Ali Babacan, sosyal medyada Anayasanın 66. maddesindeki Türklük tanımının kaldırılarak, vatandaşlık tanımını değiştirmek ve Kürtçe’yi anadil olarak anayasaya koymak istediklerini açıkladı. Kısaca Babacan, Anayasanın 66. maddesinde yer alan “Türk Devletine vatandaşlık bağı ile bağlı olan herkes Türk’tür. Türk babanın veya Türk ananın çocuğu Türk’tür.” ifadesinden rahatsız olduğunu açıkladı. Televizyondaki söyleşisinde de şu konulara değindi: “Devrim kanunlarını yeniden gözden geçirmemiz lazım. Cemaat ve tarikatlar yapılanabilmeli. Örgütlenebilme bir insan hakkıdır.” Partisinin genel başkan yardımcılarından bir bayan da “Anayasadan Türk tanımını kaldırmak istiyoruz” şeklinde açıklama yaptı.

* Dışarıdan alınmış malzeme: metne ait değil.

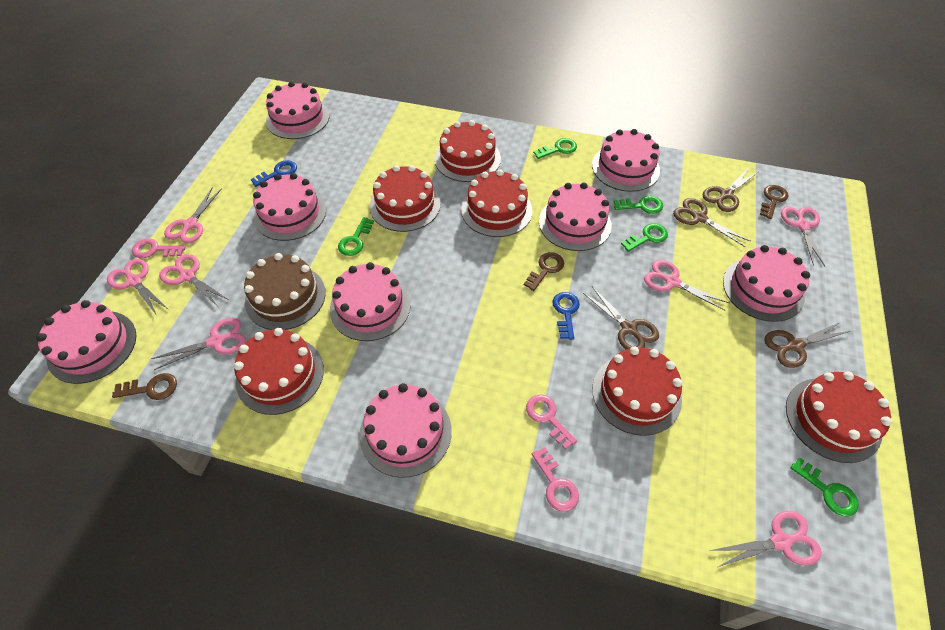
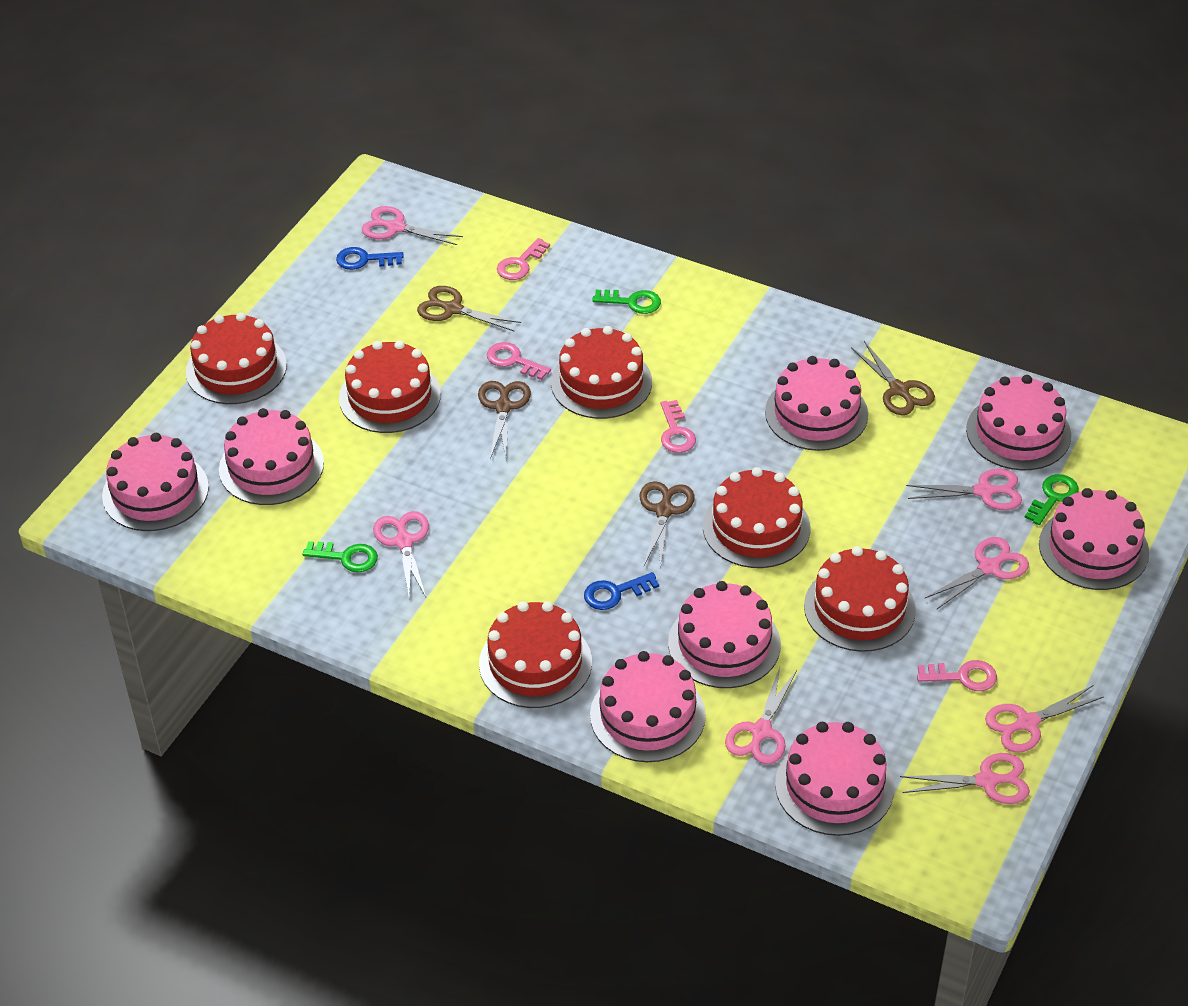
brown cake: [244,253,326,330] = 1 -> none = 0
brown key: [112,373,177,400] [524,252,564,291] [760,185,788,219] = 3 -> none = 0
green key: [338,217,374,256] [533,138,577,159] [614,196,663,214] [621,223,668,252] [790,458,859,517] = 5 -> [302,541,378,572] [592,290,661,314] [1024,474,1079,525] = 3
pink key: [132,238,186,258] [526,395,577,449] [532,447,579,511] = 3 -> [487,342,551,380] [497,238,550,280] [661,400,696,453] [917,660,997,691] = 4

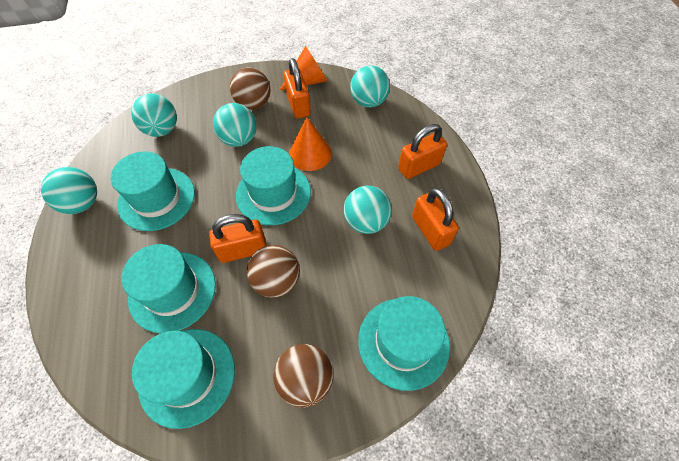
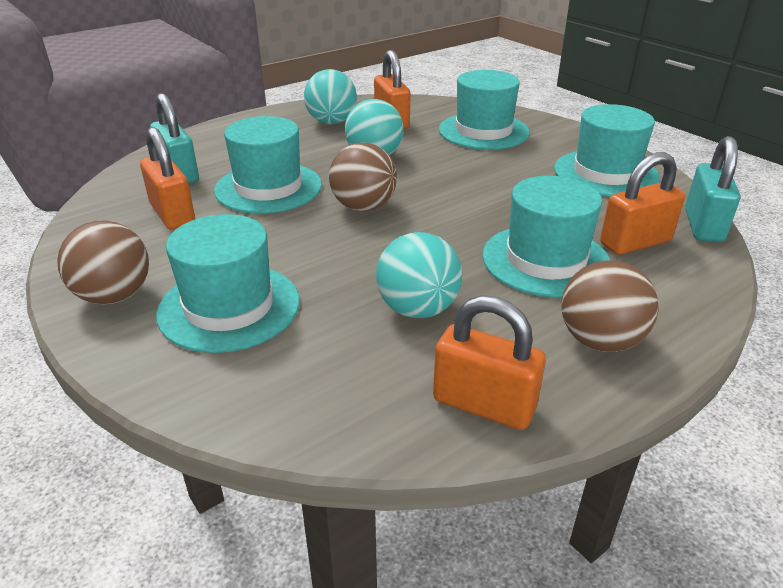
orange cone: [279,46,327,91] [289,117,332,171] = 2 -> none = 0
turquoise ball: [41,167,97,214] [131,94,177,137] [213,103,256,147] [344,186,392,234] [350,65,390,108] = 5 -> [304,69,357,124] [345,99,404,155] [376,232,462,318] = 3
turquoise padlock: none = 0 -> [150,93,199,184] [685,136,740,243] = 2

1921 yılının Teşkilatı Esasiye Kanunu’nu çıkış yolu olarak görenlerin vatandaşlık tanımını değiştirmek, Kürtçe’yi anadil olarak anayasaya koymak ve devrim kanunlarını kaldırmak istemeleri normaldir. Normal olmayan, bu konuda tepkisiz kalan, vasıfsız siyasetçilerdir.
Şimdi şöyle bir soru sorulabilir: Bu Türk düşmanları Türkiye’yi nasıl yönetecek? 20 yıldır nasıl yönettilerse, aynen devam edecekler. 2011 yılında anayasa değişiklikleri gündeme gelince komisyon üyesi CHP milletvekili Süheyl Batum, Anayasa’nın 66. maddesinde yer alan “Türklük” ifadesinin yerine “Yurttaşlık” kavramını önermişti. Bu önerinin ardından CHP milletvekili TR 705 kodlu Sezgin Tanrıkulu ise; “Türklük çıkarılsın; etnik kimlik/dini inanç/siyasi düşünce vurgusundan arınmış bir vatandaşlık tanımı getirilsin” demişti.
Türbanla ilgili anayasa teklifi için Gelecek Partisinin genel başkanı Ahmet Davutoğlu “AKP’nin anayasa değişikliği teklifine karşı çıkmak, Allah’ın emrini reddetmek olur” demişti.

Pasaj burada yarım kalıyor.